Besides options for continuing the existing transient model or moving to one of two permanent locations for the sleeping cabins, the staff report contains a fourth option, which would see the City “wind down” the sleeping cabin pilot project. Under Option Four, staff would work with OLS to provide a plan for current sleeping cabin residents to transition to other supportive housing options in the City.
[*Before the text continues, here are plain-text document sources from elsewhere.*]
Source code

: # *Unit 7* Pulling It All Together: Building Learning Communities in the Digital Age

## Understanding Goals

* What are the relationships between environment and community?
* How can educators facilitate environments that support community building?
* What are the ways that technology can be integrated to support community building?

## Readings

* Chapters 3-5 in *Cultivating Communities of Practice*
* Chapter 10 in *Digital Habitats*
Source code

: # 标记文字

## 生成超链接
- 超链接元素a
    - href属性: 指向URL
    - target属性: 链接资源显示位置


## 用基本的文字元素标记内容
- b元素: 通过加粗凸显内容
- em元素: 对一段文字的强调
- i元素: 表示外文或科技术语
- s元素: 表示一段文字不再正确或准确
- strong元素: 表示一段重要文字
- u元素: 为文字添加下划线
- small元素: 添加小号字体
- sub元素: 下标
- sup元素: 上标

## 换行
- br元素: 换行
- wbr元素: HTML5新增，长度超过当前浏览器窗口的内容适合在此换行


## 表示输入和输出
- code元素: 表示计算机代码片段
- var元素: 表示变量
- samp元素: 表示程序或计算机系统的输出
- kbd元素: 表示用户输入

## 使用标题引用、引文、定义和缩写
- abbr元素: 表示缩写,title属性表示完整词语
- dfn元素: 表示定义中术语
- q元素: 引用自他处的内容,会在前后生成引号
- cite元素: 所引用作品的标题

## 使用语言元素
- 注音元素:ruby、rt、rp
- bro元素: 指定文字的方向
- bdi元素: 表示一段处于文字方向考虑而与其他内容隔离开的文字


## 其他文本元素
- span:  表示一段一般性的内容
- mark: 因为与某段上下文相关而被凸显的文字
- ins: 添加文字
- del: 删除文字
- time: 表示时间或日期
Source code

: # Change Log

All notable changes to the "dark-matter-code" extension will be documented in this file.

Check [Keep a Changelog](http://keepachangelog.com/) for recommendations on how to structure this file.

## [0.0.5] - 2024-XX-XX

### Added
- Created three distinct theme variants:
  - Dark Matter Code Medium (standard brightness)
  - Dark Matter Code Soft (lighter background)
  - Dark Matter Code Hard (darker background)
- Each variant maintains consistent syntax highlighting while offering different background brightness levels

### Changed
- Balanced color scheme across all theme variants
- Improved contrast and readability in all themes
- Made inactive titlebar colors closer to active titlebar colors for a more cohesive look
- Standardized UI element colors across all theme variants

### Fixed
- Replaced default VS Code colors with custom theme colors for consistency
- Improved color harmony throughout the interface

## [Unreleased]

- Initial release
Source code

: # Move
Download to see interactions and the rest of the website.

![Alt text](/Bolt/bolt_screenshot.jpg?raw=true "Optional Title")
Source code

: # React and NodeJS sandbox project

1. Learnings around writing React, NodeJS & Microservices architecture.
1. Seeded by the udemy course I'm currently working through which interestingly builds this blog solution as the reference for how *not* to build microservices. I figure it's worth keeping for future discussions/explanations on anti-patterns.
The report adds, “In recent years more housing solutions have [become available] in the community with operations support from a variety of partners, and although the need continues to be high, and deeply affordable and supportive housing solutions are not always easy to secure, staff could be directed to seek out opportunities to provide [alternative] housing options to the residents currently accommodated within the sleeping cabin project.”
Should Council vote for Option Four, staff would have until the end of March 2024 to come up with a transitional plan for sleeping cabin residents. The report does not indicate what would happen to the 17 cabins currently in use as part of the program.
All four options will be presented to Council for debate during its meeting on Tuesday, Nov. 7, 2023, at 7 p.m. inside Council Chambers. Full meeting agendas are available on the City of Kingston website. Meetings are open to the public and can be streamed live (or viewed after) on the Kingston City Council YouTube page.